Thinking back to this moment, standing on Old Snowy in the Goat Rocks Wilderness at the end of July 1981 the summer I was 7 years old and the year after Mt. St. Helens erupted (which I’m looking towards here, still steaming out of frame while Mt Rainier quietly observes) the seed of this adventure was germinated. It was a scramble to get to the top of this peak just a shade under 8,000 feet during the middle day of a weekend backpacking trip with my Dad. I remember him saying (and the story was told over the years) that maybe I was the first 7 year old ever to make it to the top! Probably not, but I remember thinking “I really like this stuff, even if I get tired and dirty”. The PCT passes below this peak, the highest point it reaches in Washington state and I remember being curious about such a long trail.
Backpacking in alpine country in Washington was central to our family’s recreation and bonding growing up, and I took this into adulthood, solo, with friends, family, and eventually my own children. There are countless beautiful places, but most years I make I pilgrimage back to the Goat Rocks, and always a special visit on milestone birthday (which by coincidence of birth, is when the weather is most ideal). While contemplating on a ridge above Goat Lake during the minutes I turned 40 in September 2013, in the midst of some major life changes, I set a goal to structure my life path to do a full PCT Thru Hike and in 2023 and end up in this very spot as the clock turned over to age 50. It took a lot of work, some luck with career timing, and support of family (especially my parents, my two daughters, their lovely mother, and my exceptional wife) to make this happen. Or rather, the CHANCE to make it happen. I’m prepared to hike all 2,650 miles, or just do as much as my body, Mother Nature, or the whims of the wild world will allow.

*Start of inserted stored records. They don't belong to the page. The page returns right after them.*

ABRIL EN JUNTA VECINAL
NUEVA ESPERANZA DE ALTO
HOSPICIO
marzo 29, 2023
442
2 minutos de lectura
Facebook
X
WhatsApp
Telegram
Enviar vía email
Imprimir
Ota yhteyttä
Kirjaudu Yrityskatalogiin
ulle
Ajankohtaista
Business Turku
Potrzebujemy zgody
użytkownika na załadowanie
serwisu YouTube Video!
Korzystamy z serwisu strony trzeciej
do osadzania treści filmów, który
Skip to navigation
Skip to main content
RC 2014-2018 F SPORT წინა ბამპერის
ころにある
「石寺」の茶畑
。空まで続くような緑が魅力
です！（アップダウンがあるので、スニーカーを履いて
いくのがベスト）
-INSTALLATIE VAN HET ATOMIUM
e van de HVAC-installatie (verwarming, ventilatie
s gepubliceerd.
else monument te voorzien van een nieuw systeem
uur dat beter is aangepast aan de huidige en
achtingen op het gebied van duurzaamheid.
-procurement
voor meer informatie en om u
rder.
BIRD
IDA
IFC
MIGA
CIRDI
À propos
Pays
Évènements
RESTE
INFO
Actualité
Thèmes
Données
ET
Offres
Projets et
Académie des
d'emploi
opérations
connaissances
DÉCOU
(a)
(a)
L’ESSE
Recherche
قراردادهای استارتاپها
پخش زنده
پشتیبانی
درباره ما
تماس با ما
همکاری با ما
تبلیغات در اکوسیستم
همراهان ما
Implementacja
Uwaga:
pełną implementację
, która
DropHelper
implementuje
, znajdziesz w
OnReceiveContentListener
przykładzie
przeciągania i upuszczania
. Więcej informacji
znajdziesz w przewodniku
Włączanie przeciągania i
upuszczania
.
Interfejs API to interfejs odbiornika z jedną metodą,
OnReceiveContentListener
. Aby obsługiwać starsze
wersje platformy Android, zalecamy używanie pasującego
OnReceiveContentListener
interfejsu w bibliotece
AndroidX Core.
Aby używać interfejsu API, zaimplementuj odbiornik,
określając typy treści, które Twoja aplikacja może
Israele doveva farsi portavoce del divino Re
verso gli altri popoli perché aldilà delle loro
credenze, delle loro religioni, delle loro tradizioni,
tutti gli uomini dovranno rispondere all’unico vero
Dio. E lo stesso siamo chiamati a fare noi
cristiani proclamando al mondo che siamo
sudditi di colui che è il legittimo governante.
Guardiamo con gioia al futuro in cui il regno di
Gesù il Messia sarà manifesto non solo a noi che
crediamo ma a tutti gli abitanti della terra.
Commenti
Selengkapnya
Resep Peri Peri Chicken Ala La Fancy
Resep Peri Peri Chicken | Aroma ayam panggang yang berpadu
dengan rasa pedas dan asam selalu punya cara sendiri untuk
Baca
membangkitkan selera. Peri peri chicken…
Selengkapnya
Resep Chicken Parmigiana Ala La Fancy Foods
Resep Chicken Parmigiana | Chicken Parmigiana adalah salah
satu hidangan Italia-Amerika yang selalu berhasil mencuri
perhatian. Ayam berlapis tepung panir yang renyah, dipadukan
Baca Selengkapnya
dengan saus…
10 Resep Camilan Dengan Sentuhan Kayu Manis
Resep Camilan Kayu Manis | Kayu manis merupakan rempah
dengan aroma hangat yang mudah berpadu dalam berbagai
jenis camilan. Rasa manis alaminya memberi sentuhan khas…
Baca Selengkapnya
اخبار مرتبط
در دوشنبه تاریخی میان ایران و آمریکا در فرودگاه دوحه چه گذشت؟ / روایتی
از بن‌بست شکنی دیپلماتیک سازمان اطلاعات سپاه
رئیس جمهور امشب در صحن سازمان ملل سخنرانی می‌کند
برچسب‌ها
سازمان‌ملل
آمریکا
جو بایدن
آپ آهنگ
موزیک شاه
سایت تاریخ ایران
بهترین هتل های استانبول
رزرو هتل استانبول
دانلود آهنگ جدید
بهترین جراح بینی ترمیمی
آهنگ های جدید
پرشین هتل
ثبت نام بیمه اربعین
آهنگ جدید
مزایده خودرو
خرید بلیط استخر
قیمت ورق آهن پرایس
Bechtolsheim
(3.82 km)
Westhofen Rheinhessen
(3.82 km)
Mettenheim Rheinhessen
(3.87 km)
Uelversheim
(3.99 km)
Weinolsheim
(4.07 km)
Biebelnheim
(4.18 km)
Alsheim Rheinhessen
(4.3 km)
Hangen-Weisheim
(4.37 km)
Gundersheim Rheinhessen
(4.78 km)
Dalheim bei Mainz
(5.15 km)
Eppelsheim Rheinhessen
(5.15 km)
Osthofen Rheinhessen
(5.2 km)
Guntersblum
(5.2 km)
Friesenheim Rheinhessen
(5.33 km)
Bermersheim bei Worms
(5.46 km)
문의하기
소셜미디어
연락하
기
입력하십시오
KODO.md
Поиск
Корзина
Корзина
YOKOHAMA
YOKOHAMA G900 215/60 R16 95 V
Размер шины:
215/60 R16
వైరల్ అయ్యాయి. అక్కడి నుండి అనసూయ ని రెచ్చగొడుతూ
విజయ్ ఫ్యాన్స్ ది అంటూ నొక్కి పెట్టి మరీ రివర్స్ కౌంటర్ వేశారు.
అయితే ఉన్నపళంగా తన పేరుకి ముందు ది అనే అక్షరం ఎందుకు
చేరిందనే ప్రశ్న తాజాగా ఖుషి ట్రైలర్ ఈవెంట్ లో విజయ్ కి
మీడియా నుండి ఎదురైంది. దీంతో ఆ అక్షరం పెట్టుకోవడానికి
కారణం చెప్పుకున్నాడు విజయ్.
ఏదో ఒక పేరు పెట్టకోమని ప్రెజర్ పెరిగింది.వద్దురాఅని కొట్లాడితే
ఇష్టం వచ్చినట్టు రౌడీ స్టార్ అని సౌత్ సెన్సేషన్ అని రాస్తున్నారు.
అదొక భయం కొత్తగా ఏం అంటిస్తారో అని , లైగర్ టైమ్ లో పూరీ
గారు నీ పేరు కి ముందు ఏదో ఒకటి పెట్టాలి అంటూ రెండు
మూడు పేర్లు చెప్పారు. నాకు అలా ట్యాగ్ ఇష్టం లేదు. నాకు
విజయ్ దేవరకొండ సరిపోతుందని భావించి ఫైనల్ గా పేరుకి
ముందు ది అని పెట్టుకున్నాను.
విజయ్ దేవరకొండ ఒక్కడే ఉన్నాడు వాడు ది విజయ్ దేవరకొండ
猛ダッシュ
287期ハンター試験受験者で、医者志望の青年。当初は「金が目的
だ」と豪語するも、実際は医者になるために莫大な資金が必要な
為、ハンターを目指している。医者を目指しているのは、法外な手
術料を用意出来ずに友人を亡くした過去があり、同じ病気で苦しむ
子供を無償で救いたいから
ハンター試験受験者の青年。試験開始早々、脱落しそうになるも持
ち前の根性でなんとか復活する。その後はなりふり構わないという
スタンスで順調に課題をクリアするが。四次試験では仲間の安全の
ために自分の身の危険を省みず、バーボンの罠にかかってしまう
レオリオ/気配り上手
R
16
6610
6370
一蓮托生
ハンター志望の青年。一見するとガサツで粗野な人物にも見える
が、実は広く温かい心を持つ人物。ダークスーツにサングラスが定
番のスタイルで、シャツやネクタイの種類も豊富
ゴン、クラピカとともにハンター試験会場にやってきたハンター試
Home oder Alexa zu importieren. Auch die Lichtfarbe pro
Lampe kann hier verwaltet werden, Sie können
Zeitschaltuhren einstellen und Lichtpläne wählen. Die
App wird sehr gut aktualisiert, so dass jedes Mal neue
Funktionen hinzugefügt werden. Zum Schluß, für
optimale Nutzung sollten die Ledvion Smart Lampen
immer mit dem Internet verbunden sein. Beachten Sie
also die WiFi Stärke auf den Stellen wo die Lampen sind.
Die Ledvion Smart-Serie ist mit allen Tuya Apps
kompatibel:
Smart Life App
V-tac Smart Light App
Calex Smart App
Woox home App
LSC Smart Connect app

But, while the inspiration for the idea is neat—WHY WOULD I DO THIS? Leaving a great life with incredible family, friends, and adventure, while putting a career on hold that funds that life? For all these wonderful things, I believe a life worth living has moments for great leaps where there is risk and fear involved to pursue a dream and do something that brings deep satisfaction. Some suffering is almost always the price, and this is the type of suffering worth (deliberately) enduring. The physical environment also a centerpiece to me – several times people have suggested: How about try the Appalachian Trail with the California weather this year? I like day-hiking there and short visits but my soul is tied to the American West. From the deserts to the forests to the sacred alpine environments were life exists on the edge, the places the PCT winds through.
No matter how far I make it, I’ll be grateful for each minute I can spend out in the unique air of this fabulous corner of Earth. I’m also most at peace when moving, and at a human pace, connected to the ground, whether walking to Starbucks from my house on a sidewalk, meandering the crowded streets of Hanoi, or walking on fresh lava in Iceland. This journey is the ultimate dream walk in my novel.
Finally, in a world full of so much good stuff, great people, entertainment, things to do and improve, and endless distractions, I feel a powerful drive to live with fewer clouds and distractions in my mind by the brute force of finishing long days of hiking exhausted and having to carefully limit any electronics time I do have to preserve precious battery life. I hope to come home with a few epiphanies to strike an ever better balance our modern distracted world.